In talking with the leaders of the top teams in Global Guaranty's 1992 All-American Municipal Analysts Program, there was some confusion about the team tallies.
The top team is awarded to the firm with the greatest number of votes cast for their respective analysts.
It's important to remember that every vote in the program is cast for the first-team - there are no "second team" votes.
Not surprisingly, whenever municipal analysts gather and Global Guaranty is present, someone inevitably says something like, "uhm...can I speak to you about the All-American program? In private? I finished on the second team, I wondered how well I really did."
"First, it depends on the closeness of the race. While we have analysts that consistently place on the top tier, similarly, the program has analysts that regularly win second team honors - which means the second team analyst usually captured a significant number of first team votes."
Given a second team analysts critical mind, that answer rarely proves satisfactory. After a series of probing questions about the program, an analyst typically presses for more information.
That's when it is helpful to mention Standard & Poor's Corp.'s All-American Municipal Analysts have won the top team award three years in a row. That's quite an accomplishment and indicative of the breadth and depth of research necessary to gamer top team honors.
Yet, S&P's group of analysts have not won individual first team titles.
S&P's team is led by Hyman Grossman, who continues to provide Claire Cohen of Fitch Investors Service Inc. with tough competition every year. Claire Cohen does win the voting, but Grossman and Bill Oliver of Prudential Insurance are clearly the second team.
Consider the fact S&P's Grossman has issued credit opinions that landed him on the front page of the New York Times newspaper. That means the editor's of the daily newspaper have thought his research was important for every New York reader to know.
His research can roil markets and cause issuers to send legions of favor seeking financial officers to the offices of S&P at 25 Broadway. He's very good and he's a second team All-American Municipal Analysts.
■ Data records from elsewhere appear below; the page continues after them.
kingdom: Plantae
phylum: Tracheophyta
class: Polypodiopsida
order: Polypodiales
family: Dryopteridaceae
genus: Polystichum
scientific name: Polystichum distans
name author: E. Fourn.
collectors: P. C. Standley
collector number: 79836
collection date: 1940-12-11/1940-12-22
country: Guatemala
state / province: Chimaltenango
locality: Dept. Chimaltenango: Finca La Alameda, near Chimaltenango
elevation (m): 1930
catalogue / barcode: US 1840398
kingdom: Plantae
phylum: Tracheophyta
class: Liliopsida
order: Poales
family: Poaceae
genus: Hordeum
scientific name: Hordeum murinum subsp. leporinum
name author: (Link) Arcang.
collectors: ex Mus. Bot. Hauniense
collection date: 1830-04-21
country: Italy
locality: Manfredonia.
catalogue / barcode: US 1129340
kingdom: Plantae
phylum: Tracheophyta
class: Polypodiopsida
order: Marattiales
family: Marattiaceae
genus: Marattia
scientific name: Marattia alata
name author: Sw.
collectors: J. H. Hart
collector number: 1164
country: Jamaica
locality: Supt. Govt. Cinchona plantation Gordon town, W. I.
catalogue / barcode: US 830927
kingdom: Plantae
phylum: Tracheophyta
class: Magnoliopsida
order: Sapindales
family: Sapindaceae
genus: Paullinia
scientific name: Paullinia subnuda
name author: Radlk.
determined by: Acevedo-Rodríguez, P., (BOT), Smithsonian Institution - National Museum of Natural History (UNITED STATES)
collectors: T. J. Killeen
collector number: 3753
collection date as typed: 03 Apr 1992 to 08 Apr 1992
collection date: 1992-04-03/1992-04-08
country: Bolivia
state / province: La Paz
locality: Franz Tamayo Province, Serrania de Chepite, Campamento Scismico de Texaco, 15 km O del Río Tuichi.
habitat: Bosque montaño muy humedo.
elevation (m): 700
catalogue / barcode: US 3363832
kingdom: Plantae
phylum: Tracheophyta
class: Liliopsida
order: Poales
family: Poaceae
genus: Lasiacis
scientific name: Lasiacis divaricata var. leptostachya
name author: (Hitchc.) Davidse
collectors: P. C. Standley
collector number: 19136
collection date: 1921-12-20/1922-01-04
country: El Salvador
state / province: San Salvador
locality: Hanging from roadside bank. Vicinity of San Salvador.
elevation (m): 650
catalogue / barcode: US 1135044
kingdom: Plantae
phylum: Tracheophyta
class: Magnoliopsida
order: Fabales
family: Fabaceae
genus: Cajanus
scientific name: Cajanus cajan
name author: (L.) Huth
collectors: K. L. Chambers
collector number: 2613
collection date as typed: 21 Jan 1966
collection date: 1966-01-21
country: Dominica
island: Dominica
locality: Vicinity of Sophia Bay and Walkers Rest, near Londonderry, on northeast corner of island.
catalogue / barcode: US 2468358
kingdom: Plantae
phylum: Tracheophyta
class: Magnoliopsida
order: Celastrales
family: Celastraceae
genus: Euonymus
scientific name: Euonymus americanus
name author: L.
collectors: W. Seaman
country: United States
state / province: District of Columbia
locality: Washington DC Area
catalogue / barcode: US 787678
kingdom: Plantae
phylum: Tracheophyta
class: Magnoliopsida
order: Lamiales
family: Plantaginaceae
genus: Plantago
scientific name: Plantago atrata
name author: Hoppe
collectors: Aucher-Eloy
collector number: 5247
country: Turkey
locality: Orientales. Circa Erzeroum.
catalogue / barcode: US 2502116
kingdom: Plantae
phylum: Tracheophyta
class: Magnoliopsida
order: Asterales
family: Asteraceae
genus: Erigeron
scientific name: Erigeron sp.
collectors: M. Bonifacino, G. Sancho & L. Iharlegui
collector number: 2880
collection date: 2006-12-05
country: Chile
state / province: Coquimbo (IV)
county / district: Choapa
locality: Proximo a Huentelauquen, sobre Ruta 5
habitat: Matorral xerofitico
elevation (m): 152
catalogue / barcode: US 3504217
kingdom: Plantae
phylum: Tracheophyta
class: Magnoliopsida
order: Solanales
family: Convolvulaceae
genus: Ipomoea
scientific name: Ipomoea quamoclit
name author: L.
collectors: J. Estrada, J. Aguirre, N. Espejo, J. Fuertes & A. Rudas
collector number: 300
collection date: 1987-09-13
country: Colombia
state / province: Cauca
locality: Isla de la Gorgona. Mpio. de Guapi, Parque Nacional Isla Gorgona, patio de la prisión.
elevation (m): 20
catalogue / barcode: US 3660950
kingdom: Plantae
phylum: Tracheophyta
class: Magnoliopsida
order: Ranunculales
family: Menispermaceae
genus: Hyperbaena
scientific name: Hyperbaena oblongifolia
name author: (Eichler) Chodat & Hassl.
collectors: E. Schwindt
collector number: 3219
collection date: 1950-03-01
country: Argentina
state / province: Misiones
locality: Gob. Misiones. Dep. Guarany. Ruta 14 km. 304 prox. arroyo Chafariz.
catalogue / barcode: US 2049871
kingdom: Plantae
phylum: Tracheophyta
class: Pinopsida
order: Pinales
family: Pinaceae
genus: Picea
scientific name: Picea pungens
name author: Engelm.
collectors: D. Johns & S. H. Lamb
David Hitchcock is another S&P analyst that consistently places on the second team of All-American Municipal Analysts.
Hitchcock plays a supporting role to Grossman in the G.O. area in the All-American Municipal Analysts program. If the program featured a single G.O. category and team honors were designated by category - S&P would win.
But, that's not the way the program works.
The bottom line is the second team All-American Municipal Analyst was considered by a large number of institutional investors to be No. 1 by many institutional investors. "It's probably worth a mention in the resume and at review time."
While S&P consistently has won the first team honors by a handy margin of victory, Fitch Investors Service Inc. has scaled the heights on the strength of its first-team individual titles.
Even the most cursory analysis of the program reveals Fitch is the only rating agency with analysts on the first team.
Overall, Fitch currently employs 81 analysts, which is considerably less than either S&P or Moody's Investors Service Inc. Fitch analysts boast an average of 13 years experience and each employee of Fitch has an ownership stake in the company.
These factors, combined with distinct attempt to make Fitch a full service rating agency after the 1989 acquisition, are reasons why Fitch executives believe the agency has produced three first-team All-American Municipal Analysts.
Additionally, the Fitch organization has provided innovations in the market place such volatility ratings and securities valuations.
Ruth Corson Maynard in the regional analysis sector and Andrea Bozzo in the transportation sector also provided Fitch's team with much needed support as they finished on the second-team.
Having a first-team analyst score a landslide victory, such as Gary Krellenstein's triumph in the IRB/PCB sector, raises the prospect of skewwing the results.
Lehman's fortunes soared from sixth place in the 1991 to third place in 1992 as Krellenstein captured more votes than any other analyst in the 1992 program.
In previous years, Alan Spen has scored similar landslide victories, along with Peter Fugiel of Nuveen and Thomas Kenny of Franklin Group of Funds.
While some analysts argue the ability of any individual to effect the overall team rankings should be limited in someway, no better alternative has been offered.
However, the test of the top teams is their ability to consistently remain in the top ten rankings over the years.
The recognition for buyside analysis continues to grow in the All-American Municipal Analsyts Program.
Given the 25% response rate to this year's balloting process and the limited number of ballots each institution received, an institutional investor couldn't push an analyst into the top rankings simply by voting for only the firm's own buyside analysts.
Clearly institutional investors voted for buyside analysts at rival institutions. Perhaps the investment officer stubbed their toes on credit concerns after trading with a particular institution. Or the investors may have participated in the purchase of municipal bonds the rival institutional investor's analyst has reviewed and was impressed by the results.
Another reason for voting for a buyside analyst would be listening to a speach delivered at a seminar or conference. In any event, the trend toward recognizing buyside analysis is worth examining.